## WHAT THE TASK ASKS
Check every line of the material below for the string "Приоритет", and return the ones that have it.
- Opening Delimiter -
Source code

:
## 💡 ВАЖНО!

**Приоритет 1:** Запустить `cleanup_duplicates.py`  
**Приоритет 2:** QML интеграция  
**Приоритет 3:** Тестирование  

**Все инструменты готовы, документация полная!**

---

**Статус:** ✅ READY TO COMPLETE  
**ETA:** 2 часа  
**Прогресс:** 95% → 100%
- Closing Delimiter -
## TASK OUTPUT
**Приоритет 1:** Запустить `cleanup_duplicates.py`  
**Приоритет 2:** QML интеграция  
**Приоритет 3:** Тестирование  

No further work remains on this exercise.